▶ _EXCERPTED PASSAGE_:
= = = = =

Treatments for priority noncommunicable disease interventions identified in three WHO guidelines—Best Buys (25), PEN (26), and HEARTs technical package (5)—were present in most countries in the Americas, according to previous studies. Areas identified for improvement were influenza vaccination, human papillomavirus vaccine, and senna (sennosides) (27).
Strengths and limitations
This is the first and largest study comparing the medicines included in 31 NEMLs in the Region of the Americas. The size of the study offers some robustness to the findings, particularly our suggestions for NEML revisions in the Americas.
Our study has limitations. The database of NEMLs and medicines may not reflect current NEML listings, given that documents available from the WHO’s NEML repository were abstracted in 2017. In addition, some NEMLs required translation, standardized medicine nomenclature was not consistently used on some lists, and judgments had to be made about what to include in ambiguous cases. These issues made the process liable to errors. This quantitative analysis does not account for other contextual factors that could explain differences in which medicines are included on each NEML, such as local disease prevalence or national priorities.
Conclusions
Countries in the Americas have NEMLs that are similar and that have significant overlap with both the WHO and Strategic Fund lists. However, countries in the Americas were lacking NEML coverage of medicines for treatment of hepatitis C, human immunodeficiency virus, tuberculosis, and malaria. Regularly updating NEMLs (as recommended by the WHO) and purchasing medicines through the Strategic Fund may help improve access to essential medicines and universal health coverage in the Americas. This may lead to improvements in measurable health outcomes and ultimately better the health of people in the Americas.

= = = = =

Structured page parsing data
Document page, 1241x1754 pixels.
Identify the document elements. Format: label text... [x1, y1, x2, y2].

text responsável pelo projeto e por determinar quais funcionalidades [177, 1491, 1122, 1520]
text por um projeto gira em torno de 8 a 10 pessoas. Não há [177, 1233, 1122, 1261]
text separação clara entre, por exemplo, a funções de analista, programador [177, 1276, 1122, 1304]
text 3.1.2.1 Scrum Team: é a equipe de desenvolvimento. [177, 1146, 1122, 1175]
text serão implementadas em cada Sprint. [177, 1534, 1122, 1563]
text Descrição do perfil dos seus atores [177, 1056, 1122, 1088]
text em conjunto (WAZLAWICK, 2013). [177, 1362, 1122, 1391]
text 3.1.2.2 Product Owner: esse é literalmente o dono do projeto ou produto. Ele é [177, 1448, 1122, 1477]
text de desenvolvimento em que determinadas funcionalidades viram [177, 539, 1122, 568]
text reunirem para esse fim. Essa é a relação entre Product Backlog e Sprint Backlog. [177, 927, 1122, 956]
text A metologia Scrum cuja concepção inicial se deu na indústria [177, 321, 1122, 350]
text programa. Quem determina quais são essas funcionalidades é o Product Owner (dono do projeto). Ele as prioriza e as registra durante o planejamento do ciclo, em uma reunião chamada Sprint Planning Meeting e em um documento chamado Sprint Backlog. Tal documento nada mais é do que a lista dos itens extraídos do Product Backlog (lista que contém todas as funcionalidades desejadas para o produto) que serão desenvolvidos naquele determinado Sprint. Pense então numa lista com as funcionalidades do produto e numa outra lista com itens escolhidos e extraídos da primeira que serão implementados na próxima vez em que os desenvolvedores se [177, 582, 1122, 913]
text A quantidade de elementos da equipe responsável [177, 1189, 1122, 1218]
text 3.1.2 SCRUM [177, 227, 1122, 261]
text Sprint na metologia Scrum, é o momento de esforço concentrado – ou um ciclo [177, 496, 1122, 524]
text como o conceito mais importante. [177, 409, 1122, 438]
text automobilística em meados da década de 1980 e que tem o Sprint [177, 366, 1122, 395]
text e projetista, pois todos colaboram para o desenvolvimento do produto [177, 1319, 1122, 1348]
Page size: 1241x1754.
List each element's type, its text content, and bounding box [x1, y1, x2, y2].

= = = = =

▶ _CHECK YOUR UNDERSTANDING_:
a) Render this sentence from the excerpt on essential medicines lists in the Americas into Spanish: "The size of the study offers some robustness to the findings, particularly our suggestions for NEML revisions in the Americas."
b) According to the excerpt on essential medicines lists in the Americas, in what year were the documents from the WHO's NEML repository abstracted?
c) Extend the excerpt on essential medicines lists in the Americas, picking up after its last sentence.
These items are material separate from the excerpt on essential medicines lists in the Americas.

▶ _ANSWERS FOR THE EXERCISE_:
a) El tamaño del estudio aporta cierta solidez a los hallazgos, en particular a nuestras sugerencias de revisión de las NEML en las Américas.

b) 2017

c)
Recommendations
When updating their NEMLs, studied countries in the Americas should consider the differences between their respective NEML and the WHO Model List and the other NEMLs in the Americas. Countries should also assess adding or removing medications from their NEML based on listings in other WHO regions, and they should also weigh removing medications that were withdrawn, particularly ones that have been withdrawn worldwide.
Author contributions.
NP, JJ, and DM conceived the original idea. LS, DM, HY, and IA collected and analyzed the data. All authors contributed to writing and reviewing the paper and approved the final version. We also acknowledge that the results have not been fully or partially published or submitted to any other printed or electronic publication, in any language.
Financial support.
This research was funded by the Canadian Institutes of Health Research and Ontario SPOR (Strategy for Patient Oriented Research) Support Unit. The funder did not influence the design, data collection, analysis, writing, or decision to publish these results.
Disclaimer.
Authors hold sole responsibility for the views expressed in the manuscript, which may not necessarily reflect the opinion or policy of Canadian Institutes of Health Research and Ontario SPOR Support Unit or the RPSP/PAJPH and/or PAHO.